People often use helicopters for transportation or recreation, but they are not easy to operate and involve significant risks. Helicopters have been estimated to be 40 times more likely than standard planes to be involved in accidents. They consist of many complex parts, and a single mechanical failure can create a chain reaction that causes a crash. Since they fly close to the ground, helicopters may collide with stationary objects as well.
Helicopter crashes are also likely to cause serious injuries. These small, light aircraft provide little protection for their occupants if a crash occurs. Moreover, helicopters have weaker safety standards and safety features than planes. Injuries resulting from helicopter accidents often include brain trauma, broken bones, burn injuries, and paralysis and other spinal cord injuries. Some victims even suffer a tragic loss of life. A victim or their family members may be able to pursue a claim against any parties that were at fault.
Preserving Evidence After a Helicopter Accident
Since helicopter accident cases tend to be complex and technical, a victim must make sure to preserve any evidence that may be relevant to a claim. This is a key reason to consult an attorney soon after a crash.

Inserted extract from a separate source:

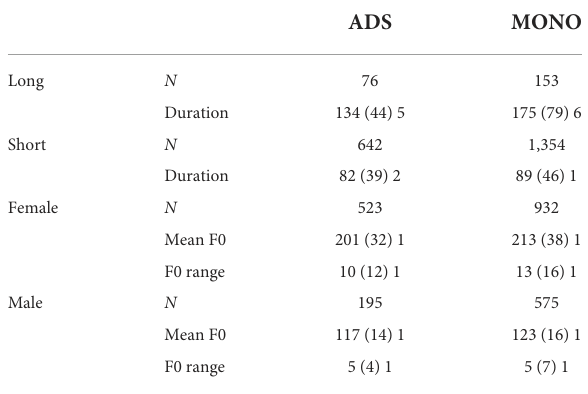
TABLE 7 Duration (ms), mean F0 and F0 range (Hz) for vowels in Nungon ADS and MONO: mean (standard deviation) standard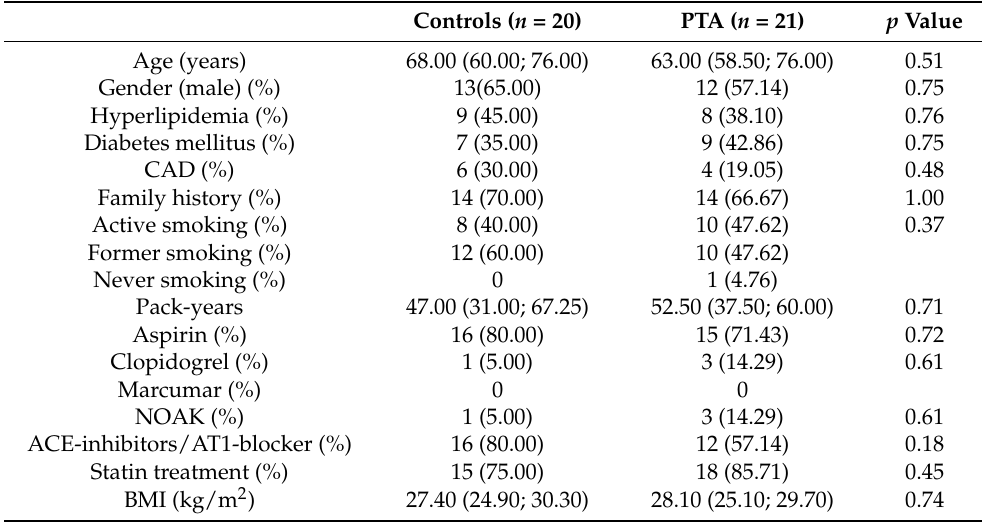
Table 1. Baseline categorical characteristics of the study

Common Causes of Helicopter Accidents
After a helicopter accident, experts who are familiar with the construction, operation, and maintenance of these aircraft may offer opinions on who was responsible. In some cases, more than one party may have been at fault. For example, perhaps a helicopter manufacturer produced a defective component that failed during a flight, and perhaps a helicopter pilot failed to respond appropriately to the emergency. Determining who was at fault is critical to deciding who should be sued. Causes of helicopter crashes include:
Pilot error: A pilot may make a careless or reckless decision in operating the helicopter that a reasonable, competent pilot would not have made.
Inadequate training: A pilot who has not received sufficient instructions from a helicopter manufacturer or a pilot training program may not know how to operate the helicopter safely or how to handle an emergency situation.
Improper maintenance: A crash may result from a failure to properly check a helicopter for problems between flights or from a mistake made during repairs.
Defective parts: A manufacturer may make a component with improper materials or with other inherent flaws that create a safety hazard.
Theories of liability in a helicopter accident claim may depend partly on state law and partly on the defendant. Many cases will proceed under a theory of negligence, which involves proving that the victim was injured because the defendant failed to use reasonable care under the circumstances. Lawsuits against a manufacturer that produced a defective helicopter component may rely on a theory of strict liability. This allows a victim to establish fault if they were injured because the part was defective, regardless of whether the manufacturer used reasonable care.
Compensation for Helicopter Accidents
Victims of helicopter crashes may recover economic and non-economic damages. The specific types of damages available will depend on state law, but often they include medical expenses, lost income, lost earning capacity, property damage, pain and suffering, emotional distress, and scarring and disfigurement. A victim can potentially recover compensation for future losses, such as anticipated medical costs, if they can prove them with reasonable certainty. These amounts may be substantial in helicopter accident cases because the injuries tend to be severe and often permanent. A victim may need to retain experts to explain the full scope of their injuries.
Compensation for a Fatal Helicopter Accident
State wrongful death laws often allow specified family members, the estate of a victim, or both to recover certain damages after a fatal accident. These may include medical and burial expenses, the pain and suffering of the victim before their death, and the loss of support, companionship, and guidance sustained by their family members.
In cases involving extreme behavior by the defendant, a victim may recover punitive damages as well. State law often opens the door to punitive damages when a defendant acted recklessly or with gross negligence or a disregard for human life. These damages extend beyond compensatory damages, serving to punish a defendant and deter other people or entities from acting similarly.